Base hydrolysis in homometallic dinuclear chromium(III) complexes bridged by hydroxide and carboxylate
Abstract
Base hydrolysis of dinuclear complexes [Cr2(µ-OH)(µ-RCO2)(en)4]4+ and [(nta)Cr(µ-OH)(µ-RCO2)Cr(en)2]+(en = ethane-1,2-diamine, nta = nitrilotriacetate; R = H, Me, Et, Prn, CH2Cl, CH2ClCH2, MeOCH2 or Ph) was studied by using the UV/VIS absorption and 2H NMR spectral changes and chromatography. The reactions were found to occur in two stages: the first-stage rates (k1) varied with R, but the second-stage ones (k2) were almost the same throughout the series.

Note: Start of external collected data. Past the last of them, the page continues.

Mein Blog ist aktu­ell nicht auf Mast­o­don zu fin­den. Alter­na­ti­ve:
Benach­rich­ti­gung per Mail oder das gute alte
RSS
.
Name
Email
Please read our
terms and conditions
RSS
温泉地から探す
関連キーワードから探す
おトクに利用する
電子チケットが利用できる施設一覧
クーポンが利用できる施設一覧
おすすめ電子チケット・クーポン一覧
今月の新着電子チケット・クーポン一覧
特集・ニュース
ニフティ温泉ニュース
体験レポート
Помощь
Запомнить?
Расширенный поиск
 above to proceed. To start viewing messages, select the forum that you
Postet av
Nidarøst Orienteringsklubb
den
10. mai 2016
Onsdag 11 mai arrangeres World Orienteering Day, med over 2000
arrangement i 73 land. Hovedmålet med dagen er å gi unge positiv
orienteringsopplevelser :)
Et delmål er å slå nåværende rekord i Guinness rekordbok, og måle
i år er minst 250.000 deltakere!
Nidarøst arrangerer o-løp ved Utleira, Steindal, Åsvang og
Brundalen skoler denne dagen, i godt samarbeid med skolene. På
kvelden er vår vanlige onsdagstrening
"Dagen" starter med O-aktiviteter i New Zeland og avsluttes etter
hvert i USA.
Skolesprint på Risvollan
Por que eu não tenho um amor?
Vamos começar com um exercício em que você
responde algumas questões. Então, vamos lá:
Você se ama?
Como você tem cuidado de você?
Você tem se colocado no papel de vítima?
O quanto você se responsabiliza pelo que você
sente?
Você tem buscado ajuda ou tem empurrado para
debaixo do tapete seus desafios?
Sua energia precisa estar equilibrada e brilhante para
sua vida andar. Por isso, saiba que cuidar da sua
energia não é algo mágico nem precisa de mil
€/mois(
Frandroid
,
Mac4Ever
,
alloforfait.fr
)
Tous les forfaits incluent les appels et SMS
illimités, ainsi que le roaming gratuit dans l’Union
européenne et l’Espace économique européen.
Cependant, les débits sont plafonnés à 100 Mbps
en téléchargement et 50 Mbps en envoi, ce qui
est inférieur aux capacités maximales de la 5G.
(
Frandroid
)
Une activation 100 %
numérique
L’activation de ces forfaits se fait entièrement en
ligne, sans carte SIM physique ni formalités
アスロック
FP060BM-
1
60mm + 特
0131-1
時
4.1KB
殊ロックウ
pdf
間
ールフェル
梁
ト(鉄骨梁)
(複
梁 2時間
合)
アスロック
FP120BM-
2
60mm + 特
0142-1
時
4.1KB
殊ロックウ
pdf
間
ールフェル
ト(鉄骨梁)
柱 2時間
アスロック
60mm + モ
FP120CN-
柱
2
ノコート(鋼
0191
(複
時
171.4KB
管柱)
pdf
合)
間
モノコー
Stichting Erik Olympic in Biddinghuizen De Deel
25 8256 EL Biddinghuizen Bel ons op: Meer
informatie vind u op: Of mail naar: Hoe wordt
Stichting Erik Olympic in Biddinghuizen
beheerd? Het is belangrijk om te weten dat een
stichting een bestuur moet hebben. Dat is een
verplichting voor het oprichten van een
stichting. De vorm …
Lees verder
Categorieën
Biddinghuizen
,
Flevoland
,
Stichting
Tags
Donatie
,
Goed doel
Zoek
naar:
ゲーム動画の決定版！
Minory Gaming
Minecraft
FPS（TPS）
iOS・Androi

Analysis of the kinetic data for the two types of complexes disclosed the effects of the substituent groups R and/or the non-bridging ligands on the carboxylato bridge-cleavage reaction mechanism. Examination of the substituent effects in terms of Taft's equation with the electronic (ρ*) and steric (δ) parameters gave a critical clue to establishing the difference in bond-cleavage sites. The values were ρ*= 2.29 ± 0.20 and δ= 1.41 ± 0.13 for [Cr2(µ-OH)(µ-RCO2)(en)4]4+ and ρ*= 0.01 ± 0.11 and δ= 0.32 ± 0.08 for [(nta)Cr(µ-OH)(µ-RCO2)Cr(en)2]+. The carboxylato bridge-cleavage reaction is influenced by both the inductive and steric effects of the substituents in [Cr2(µ-OH)(µ-RCO2)(en)4]4+, and both effects contribute to smaller extents for [(nta)Cr(µ-OH)(µ-RCO2)Cr(en)2]+; the former complexes undergo cleavage at the carboxylic acyl C–O bond and the latter at the Cr–O bond in the Cr(en)2 site.